Although climatologically opposed to Austria, Morocco shares the European nation’s utter austerity in this film. The vast expanses of desert, punctuated only by lonely roads and rail lines, and rimmed by distant bluffs and mountains, create a sense of profound isolation as Bond and Swann close in on SPECTRE’s heart, its secrets, and its mastermind.
Complimenting this aesthetic which disquiets via its bleakness, is a palpably ominous sense of dread that manifests itself immediately—the sentence “The dead are alive” displayed across a black screen opens the film—and only relents in the waning frames.
The opening credits are dominated by a massive black octopus whose tentacles writhe around Bond and various other people and objects as Sam Smith’s dolorous threnody keens in the background. At one point the octopus’ head becomes a skull to produce an image straight out of nightmare-land.
The element of horror, immediately and thoroughly established, remains an idee fixe. A meeting of SPECTRE agents in Rome, which serves as the introduction of both the main villain (played by Christoph Waltz), and the obligatory henchman (played by Dave Batista), is utterly chilling, and the horror is augmented by an act of shocking violence perpetrated by henchman Hinx on an unsuspecting SPECTRE agent.
Batista’s Hinx, incidentally, is easily the most frightening henchman in all of Bond cinema. He is a hulking and malign Teddy bear with an exceedingly nasty disposition. Hinx’s elemental fearsomeness comes to the fore in a fight with Bond on a train in which Bond actually shows fear and the viewer too fears that Bond cannot cope with the behemoth. The danger Hinx presents to Bond is completely convincing, and that makes all the difference.
And speaking of elements, fire, the infernal element, is a pronounced trope in SPECTRE. While being chased by Hinx in Rome, Bond’s tricked out Aston Martin disgorges gouts of flame at the pursuing car. During the train fight, Bond hurls a burning oil lamp, which explodes upon impact with Hinx, but ultimately does not deter him. And more disturbing, at various points in the film, cities in flame, victims of SPECTRE, can be seen on television monitors. The frequent use of fire—as opposed to mere explosions—adds hellishness to the film’s already disquieting aesthetic kit.
In this vein, we would be remiss not to mention a torture scene in which SPECTRE’s leader subjects a seemingly helpless Bond to the ministrations of a dental drill. Warning: this sequence is not for the squeamish.

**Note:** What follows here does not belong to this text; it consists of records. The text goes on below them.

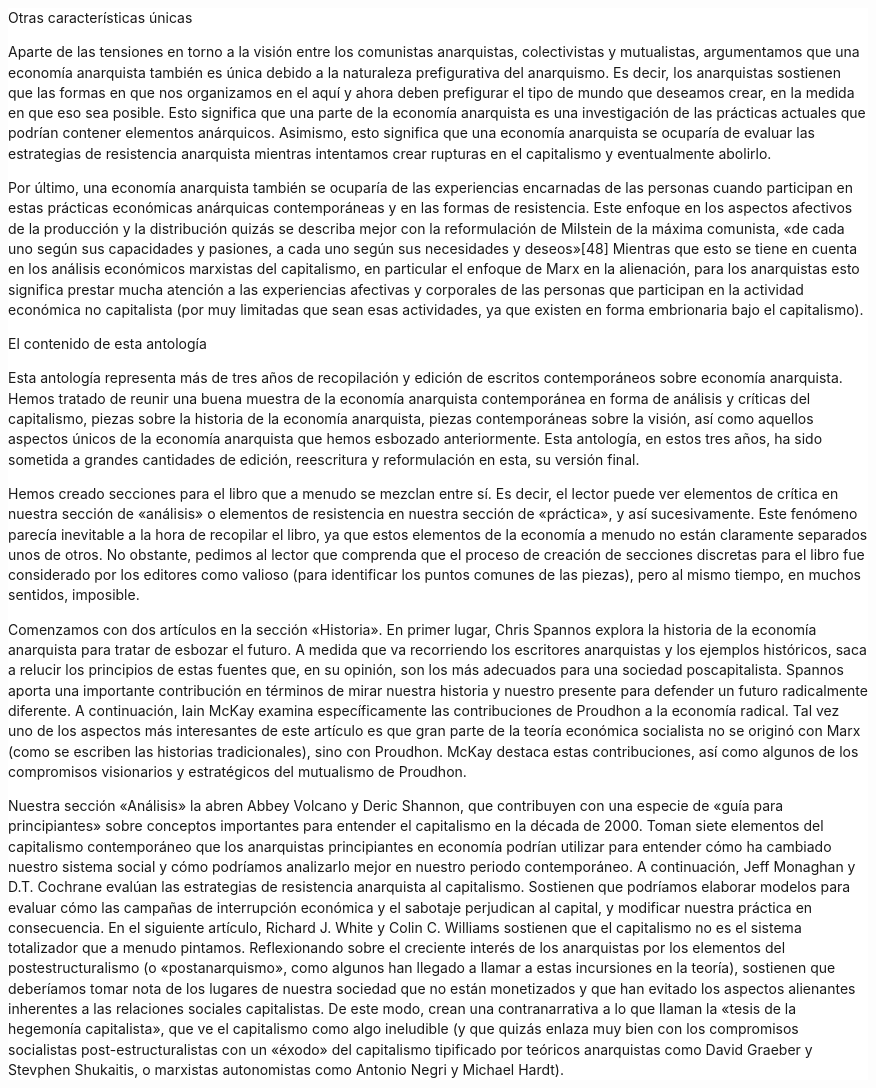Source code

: Otras características únicas

Aparte de las tensiones en torno a la visión entre los comunistas anarquistas, colectivistas y mutualistas, argumentamos que una economía anarquista también es única debido a la naturaleza prefigurativa del anarquismo. Es decir, los anarquistas sostienen que las formas en que nos organizamos en el aquí y ahora deben prefigurar el tipo de mundo que deseamos crear, en la medida en que eso sea posible. Esto significa que una parte de la economía anarquista es una investigación de las prácticas actuales que podrían contener elementos anárquicos. Asimismo, esto significa que una economía anarquista se ocuparía de evaluar las estrategias de resistencia anarquista mientras intentamos crear rupturas en el capitalismo y eventualmente abolirlo.

Por último, una economía anarquista también se ocuparía de las experiencias encarnadas de las personas cuando participan en estas prácticas económicas anárquicas contemporáneas y en las formas de resistencia. Este enfoque en los aspectos afectivos de la producción y la distribución quizás se describa mejor con la reformulación de Milstein de la máxima comunista, «de cada uno según sus capacidades y pasiones, a cada uno según sus necesidades y deseos»[48] Mientras que esto se tiene en cuenta en los análisis económicos marxistas del capitalismo, en particular el enfoque de Marx en la alienación, para los anarquistas esto significa prestar mucha atención a las experiencias afectivas y corporales de las personas que participan en la actividad económica no capitalista (por muy limitadas que sean esas actividades, ya que existen en forma embrionaria bajo el capitalismo).

El contenido de esta antología

Esta antología representa más de tres años de recopilación y edición de escritos contemporáneos sobre economía anarquista. Hemos tratado de reunir una buena muestra de la economía anarquista contemporánea en forma de análisis y críticas del capitalismo, piezas sobre la historia de la economía anarquista, piezas contemporáneas sobre la visión, así como aquellos aspectos únicos de la economía anarquista que hemos esbozado anteriormente. Esta antología, en estos tres años, ha sido sometida a grandes cantidades de edición, reescritura y reformulación en esta, su versión final.

Hemos creado secciones para el libro que a menudo se mezclan entre sí. Es decir, el lector puede ver elementos de crítica en nuestra sección de «análisis» o elementos de resistencia en nuestra sección de «práctica», y así sucesivamente. Este fenómeno parecía inevitable a la hora de recopilar el libro, ya que estos elementos de la economía a menudo no están claramente separados unos de otros. No obstante, pedimos al lector que comprenda que el proceso de creación de secciones discretas para el libro fue considerado por los editores como valioso (para identificar los puntos comunes de las piezas), pero al mismo tiempo, en muchos sentidos, imposible.

Comenzamos con dos artículos en la sección «Historia». En primer lugar, Chris Spannos explora la historia de la economía anarquista para tratar de esbozar el futuro. A medida que va recorriendo los escritores anarquistas y los ejemplos históricos, saca a relucir los principios de estas fuentes que, en su opinión, son los más adecuados para una sociedad poscapitalista. Spannos aporta una importante contribución en términos de mirar nuestra historia y nuestro presente para defender un futuro radicalmente diferente. A continuación, Iain McKay examina específicamente las contribuciones de Proudhon a la economía radical. Tal vez uno de los aspectos más interesantes de este artículo es que gran parte de la teoría económica socialista no se originó con Marx (como se escriben las historias tradicionales), sino con Proudhon. McKay destaca estas contribuciones, así como algunos de los compromisos visionarios y estratégicos del mutualismo de Proudhon.

Nuestra sección «Análisis» la abren Abbey Volcano y Deric Shannon, que contribuyen con una especie de «guía para principiantes» sobre conceptos importantes para entender el capitalismo en la década de 2000. Toman siete elementos del capitalismo contemporáneo que los anarquistas principiantes en economía podrían utilizar para entender cómo ha cambiado nuestro sistema social y cómo podríamos analizarlo mejor en nuestro periodo contemporáneo. A continuación, Jeff Monaghan y D.T. Cochrane evalúan las estrategias de resistencia anarquista al capitalismo. Sostienen que podríamos elaborar modelos para evaluar cómo las campañas de interrupción económica y el sabotaje perjudican al capital, y modificar nuestra práctica en consecuencia. En el siguiente artículo, Richard J. White y Colin C. Williams sostienen que el capitalismo no es el sistema totalizador que a menudo pintamos. Reflexionando sobre el creciente interés de los anarquistas por los elementos del postestructuralismo (o «postanarquismo», como algunos han llegado a llamar a estas incursiones en la teoría), sostienen que deberíamos tomar nota de los lugares de nuestra sociedad que no están monetizados y que han evitado los aspectos alienantes inherentes a las relaciones sociales capitalistas. De este modo, crean una contranarrativa a lo que llaman la «tesis de la hegemonía capitalista», que ve el capitalismo como algo ineludible (y que quizás enlaza muy bien con los compromisos socialistas post-estructuralistas con un «éxodo» del capitalismo tipificado por teóricos anarquistas como David Graeber y Stevphen Shukaitis, o marxistas autonomistas como Antonio Negri y Michael Hardt).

What this all adds up to is a Bond film which possesses all of the aesthetic polish and beauty that is a series hallmark, while also descending into bizarre and grisly horror. (Ian Fleming meets Edgar Allen Poe.) The result is a Bond film whose imagery impresses itself upon the viewer’s mind, and is not easily forgotten. And at the end of the day, that is what matters the most in this genre.